I’m grateful for the advancements made in keeping birth safe and for those trained professionals that can help us get our babies when safety is in jeopardy.  I’m also grateful for the women that allowed cameras into their intimate moments of birth so I could receive the message that the sensationalized media versions of birth that would have me believe that my own body was frightening, that women aren’t strong enough, and that surrendering the control over my body to strangers was the only way to navigate the passage of birth safely are simply not true.  Because those women were brave enough to share I discovered my own inner strength to have the audacity to pursue a different kind of birth experience for myself and my baby.  With fear removed I could explore and inform myself as to what kind of birth my baby and I would be able to have.  Thanks to those women I went on to have an unmedicated hospital birth followed by 5 safe, low risk home births.  Thirteen years later I am now audacious enough to pay it forward and to share those truths with others.

The birth of Sugarbaby wasn’t quite as I expected but that’s kind of the beauty of birth, there’s only so much that you can expect.  By now I’ve learned not to have strong expectations about my birth but rather to be flexible and prepared for just about anything.  Still, never establishing a regular contraction pattern frustrated me and made it more difficult for me to relax through the contractions.  A stubborn baby with not-so-great positioning led to hip pain that wore me down after a while.  I had no intentions of artificially breaking my bag of waters but when I had been in labor with an irregular contraction pattern for over 12 hours and hip pain that wouldn’t let up, I felt my energy and endurance giving way.  Never in my wildest dreams did I imagine I’d give birth on hands and knees, it has been my least favorite position every time before but this time, with a difficult position for baby, it was where I found myself.  My ideal surrendered to my flexible strength for what I needed not only physically but emotionally and Sugarbaby and I had the right birth for us as a pair.

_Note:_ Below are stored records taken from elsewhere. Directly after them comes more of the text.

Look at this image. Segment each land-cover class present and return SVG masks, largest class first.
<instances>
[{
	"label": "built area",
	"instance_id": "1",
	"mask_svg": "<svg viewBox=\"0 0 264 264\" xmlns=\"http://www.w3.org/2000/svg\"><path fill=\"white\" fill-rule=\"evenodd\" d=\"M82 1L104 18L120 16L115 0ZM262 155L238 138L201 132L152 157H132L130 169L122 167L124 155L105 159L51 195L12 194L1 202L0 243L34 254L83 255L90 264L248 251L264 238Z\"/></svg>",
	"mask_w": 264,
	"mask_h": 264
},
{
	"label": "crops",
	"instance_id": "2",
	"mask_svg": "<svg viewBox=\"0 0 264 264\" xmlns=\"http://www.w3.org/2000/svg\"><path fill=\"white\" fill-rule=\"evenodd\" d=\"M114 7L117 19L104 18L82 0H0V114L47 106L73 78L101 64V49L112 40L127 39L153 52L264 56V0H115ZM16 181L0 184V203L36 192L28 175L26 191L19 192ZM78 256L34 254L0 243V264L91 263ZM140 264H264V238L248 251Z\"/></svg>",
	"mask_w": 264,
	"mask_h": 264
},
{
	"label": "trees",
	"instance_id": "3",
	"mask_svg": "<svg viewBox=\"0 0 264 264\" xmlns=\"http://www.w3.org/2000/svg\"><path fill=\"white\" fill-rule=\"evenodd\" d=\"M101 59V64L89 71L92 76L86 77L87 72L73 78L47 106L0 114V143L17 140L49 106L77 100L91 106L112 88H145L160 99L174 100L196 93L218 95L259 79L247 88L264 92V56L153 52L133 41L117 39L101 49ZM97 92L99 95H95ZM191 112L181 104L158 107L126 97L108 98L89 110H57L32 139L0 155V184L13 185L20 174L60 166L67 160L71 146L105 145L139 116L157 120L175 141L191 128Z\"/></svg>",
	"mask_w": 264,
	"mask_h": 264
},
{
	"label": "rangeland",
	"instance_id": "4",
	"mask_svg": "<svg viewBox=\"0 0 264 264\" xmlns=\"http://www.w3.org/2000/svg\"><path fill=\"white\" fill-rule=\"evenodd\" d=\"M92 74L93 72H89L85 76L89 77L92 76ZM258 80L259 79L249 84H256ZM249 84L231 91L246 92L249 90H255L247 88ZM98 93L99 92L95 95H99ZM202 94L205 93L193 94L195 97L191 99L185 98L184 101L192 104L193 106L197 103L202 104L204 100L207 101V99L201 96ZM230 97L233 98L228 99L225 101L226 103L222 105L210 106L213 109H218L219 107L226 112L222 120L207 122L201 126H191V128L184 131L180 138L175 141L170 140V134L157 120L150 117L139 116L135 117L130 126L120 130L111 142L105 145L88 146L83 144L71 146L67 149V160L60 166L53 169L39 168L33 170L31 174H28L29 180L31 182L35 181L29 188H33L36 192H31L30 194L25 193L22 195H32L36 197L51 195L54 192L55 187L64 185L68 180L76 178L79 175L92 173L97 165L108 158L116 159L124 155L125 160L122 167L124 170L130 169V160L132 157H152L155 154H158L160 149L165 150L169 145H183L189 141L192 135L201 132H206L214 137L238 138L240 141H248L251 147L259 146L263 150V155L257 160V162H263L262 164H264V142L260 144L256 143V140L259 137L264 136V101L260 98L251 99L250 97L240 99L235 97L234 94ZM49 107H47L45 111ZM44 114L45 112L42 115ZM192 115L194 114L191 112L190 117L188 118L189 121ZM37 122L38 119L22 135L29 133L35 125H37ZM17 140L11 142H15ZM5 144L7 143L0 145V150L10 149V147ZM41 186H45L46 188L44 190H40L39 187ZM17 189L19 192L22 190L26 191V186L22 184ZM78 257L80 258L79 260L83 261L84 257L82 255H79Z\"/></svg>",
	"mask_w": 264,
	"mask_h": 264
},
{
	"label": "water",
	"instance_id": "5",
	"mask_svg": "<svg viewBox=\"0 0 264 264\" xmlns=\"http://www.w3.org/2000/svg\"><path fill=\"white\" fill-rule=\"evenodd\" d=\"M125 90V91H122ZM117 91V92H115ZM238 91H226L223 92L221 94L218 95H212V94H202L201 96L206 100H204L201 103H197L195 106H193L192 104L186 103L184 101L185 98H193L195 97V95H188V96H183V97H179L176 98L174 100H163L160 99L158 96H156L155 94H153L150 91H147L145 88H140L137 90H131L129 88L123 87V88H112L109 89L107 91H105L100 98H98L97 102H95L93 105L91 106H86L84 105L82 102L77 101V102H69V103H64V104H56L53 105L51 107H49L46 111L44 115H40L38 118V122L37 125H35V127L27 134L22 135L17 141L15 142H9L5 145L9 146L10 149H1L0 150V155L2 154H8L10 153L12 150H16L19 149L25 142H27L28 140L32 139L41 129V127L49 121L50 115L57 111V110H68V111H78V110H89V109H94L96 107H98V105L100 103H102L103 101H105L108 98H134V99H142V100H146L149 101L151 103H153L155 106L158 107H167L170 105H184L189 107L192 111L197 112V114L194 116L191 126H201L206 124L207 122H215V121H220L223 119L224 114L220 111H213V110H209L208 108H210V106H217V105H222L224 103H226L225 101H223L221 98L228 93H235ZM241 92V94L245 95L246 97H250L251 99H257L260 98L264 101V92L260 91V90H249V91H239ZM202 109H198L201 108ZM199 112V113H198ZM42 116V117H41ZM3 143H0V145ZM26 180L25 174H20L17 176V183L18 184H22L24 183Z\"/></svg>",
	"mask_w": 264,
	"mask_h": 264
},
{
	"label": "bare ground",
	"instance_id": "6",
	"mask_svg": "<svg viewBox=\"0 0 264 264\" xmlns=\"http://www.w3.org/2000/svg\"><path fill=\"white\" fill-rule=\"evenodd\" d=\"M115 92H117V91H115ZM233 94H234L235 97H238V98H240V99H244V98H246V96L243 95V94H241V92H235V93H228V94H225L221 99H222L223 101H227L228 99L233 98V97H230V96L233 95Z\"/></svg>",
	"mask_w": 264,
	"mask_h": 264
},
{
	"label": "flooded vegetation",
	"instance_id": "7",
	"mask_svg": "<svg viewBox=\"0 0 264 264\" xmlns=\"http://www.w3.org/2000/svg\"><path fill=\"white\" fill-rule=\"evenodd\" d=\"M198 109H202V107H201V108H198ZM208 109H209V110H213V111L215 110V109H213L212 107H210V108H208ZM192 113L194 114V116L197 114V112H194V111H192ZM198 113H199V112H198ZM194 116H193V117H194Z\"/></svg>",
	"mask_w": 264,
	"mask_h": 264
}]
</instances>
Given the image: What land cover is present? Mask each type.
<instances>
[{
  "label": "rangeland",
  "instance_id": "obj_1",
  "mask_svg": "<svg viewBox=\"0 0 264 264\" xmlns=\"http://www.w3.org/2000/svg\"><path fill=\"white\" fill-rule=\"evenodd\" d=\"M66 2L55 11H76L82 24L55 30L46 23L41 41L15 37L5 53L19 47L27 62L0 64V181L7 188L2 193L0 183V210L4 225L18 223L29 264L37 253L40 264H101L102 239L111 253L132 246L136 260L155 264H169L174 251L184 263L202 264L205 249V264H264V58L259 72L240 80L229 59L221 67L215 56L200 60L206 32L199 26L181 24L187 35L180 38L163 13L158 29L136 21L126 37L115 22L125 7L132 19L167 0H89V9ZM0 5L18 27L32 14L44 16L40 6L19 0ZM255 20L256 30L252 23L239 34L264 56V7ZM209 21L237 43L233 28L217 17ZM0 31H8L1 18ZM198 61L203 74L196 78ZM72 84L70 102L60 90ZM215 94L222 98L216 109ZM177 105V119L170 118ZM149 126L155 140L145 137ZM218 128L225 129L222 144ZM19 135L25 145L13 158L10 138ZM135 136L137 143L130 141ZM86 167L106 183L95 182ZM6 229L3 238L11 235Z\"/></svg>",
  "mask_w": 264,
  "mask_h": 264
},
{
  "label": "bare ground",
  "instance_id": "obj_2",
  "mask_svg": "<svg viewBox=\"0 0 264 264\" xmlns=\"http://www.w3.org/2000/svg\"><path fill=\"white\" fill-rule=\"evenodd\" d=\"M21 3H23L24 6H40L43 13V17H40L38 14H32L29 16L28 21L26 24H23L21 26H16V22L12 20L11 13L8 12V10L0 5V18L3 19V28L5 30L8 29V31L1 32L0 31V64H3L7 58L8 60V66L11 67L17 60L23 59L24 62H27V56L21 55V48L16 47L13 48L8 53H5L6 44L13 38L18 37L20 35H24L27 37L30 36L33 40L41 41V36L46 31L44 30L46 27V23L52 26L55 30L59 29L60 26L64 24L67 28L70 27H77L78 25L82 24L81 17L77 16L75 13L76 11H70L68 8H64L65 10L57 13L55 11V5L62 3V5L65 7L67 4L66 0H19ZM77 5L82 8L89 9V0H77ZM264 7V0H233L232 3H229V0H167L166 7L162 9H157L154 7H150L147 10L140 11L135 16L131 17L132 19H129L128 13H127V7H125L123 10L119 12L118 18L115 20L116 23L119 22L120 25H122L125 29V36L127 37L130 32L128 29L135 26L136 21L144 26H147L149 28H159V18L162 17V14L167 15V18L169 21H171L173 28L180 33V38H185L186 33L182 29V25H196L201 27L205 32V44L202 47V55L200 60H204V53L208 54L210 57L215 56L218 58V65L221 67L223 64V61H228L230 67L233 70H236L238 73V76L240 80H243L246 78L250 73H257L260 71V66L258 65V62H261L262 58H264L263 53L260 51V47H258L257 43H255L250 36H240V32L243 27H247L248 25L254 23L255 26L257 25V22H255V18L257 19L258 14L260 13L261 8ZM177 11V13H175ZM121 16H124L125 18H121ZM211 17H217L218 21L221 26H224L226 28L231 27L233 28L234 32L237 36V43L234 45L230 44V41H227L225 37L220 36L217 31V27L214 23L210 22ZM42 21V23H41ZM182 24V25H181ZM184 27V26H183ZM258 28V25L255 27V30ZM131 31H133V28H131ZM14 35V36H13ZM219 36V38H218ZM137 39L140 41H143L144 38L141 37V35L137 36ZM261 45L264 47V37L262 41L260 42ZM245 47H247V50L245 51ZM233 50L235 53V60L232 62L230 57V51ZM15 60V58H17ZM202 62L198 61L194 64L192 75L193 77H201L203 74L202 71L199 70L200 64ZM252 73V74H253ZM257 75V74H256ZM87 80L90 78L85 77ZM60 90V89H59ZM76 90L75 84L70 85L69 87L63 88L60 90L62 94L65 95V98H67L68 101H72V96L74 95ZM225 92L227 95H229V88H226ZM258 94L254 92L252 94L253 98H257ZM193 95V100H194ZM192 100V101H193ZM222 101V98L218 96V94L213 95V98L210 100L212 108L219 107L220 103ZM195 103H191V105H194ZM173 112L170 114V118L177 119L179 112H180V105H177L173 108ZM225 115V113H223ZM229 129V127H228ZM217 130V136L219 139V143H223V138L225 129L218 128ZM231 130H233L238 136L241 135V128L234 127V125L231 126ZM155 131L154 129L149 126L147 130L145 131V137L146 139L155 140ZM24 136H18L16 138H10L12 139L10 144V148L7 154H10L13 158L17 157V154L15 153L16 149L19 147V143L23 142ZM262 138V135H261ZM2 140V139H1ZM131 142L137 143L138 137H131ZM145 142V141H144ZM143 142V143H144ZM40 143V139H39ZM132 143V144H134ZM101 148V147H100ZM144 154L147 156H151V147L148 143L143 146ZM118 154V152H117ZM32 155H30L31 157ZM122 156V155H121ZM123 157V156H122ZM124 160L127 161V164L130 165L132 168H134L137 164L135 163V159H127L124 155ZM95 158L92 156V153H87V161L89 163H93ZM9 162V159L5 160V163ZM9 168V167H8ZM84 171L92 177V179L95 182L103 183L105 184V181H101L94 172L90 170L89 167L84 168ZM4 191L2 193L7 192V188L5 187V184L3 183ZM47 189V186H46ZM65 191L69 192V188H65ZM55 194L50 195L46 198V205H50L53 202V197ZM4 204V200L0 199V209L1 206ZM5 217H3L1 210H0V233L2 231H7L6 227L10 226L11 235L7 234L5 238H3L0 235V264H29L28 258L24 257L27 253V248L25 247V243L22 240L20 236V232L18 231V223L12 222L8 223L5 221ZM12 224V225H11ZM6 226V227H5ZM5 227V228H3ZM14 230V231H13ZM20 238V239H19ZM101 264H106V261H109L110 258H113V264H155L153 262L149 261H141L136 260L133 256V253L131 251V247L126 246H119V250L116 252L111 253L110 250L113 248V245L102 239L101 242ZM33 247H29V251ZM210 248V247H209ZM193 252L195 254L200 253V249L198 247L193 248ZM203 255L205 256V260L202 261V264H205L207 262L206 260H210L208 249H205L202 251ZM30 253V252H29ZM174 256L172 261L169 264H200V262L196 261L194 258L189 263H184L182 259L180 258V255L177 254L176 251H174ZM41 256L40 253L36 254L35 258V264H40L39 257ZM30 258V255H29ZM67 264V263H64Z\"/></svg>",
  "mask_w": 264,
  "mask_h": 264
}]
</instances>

1 week old, photo by Kelli Elizabeth Photography

1 week old, photo by Kelli Elizabeth Photography

Some people don’t understand why we shared our birth and I admit it’s a little strange when someone at church tells me they just watched my birth video last week.  I know what I sounded like on that video, I know what they saw.  But that’s kind of just it, now we all know and maybe someone is less afraid, less detached, less unsure about her own journey through birth.  Which is exactly why I shared my birth experience.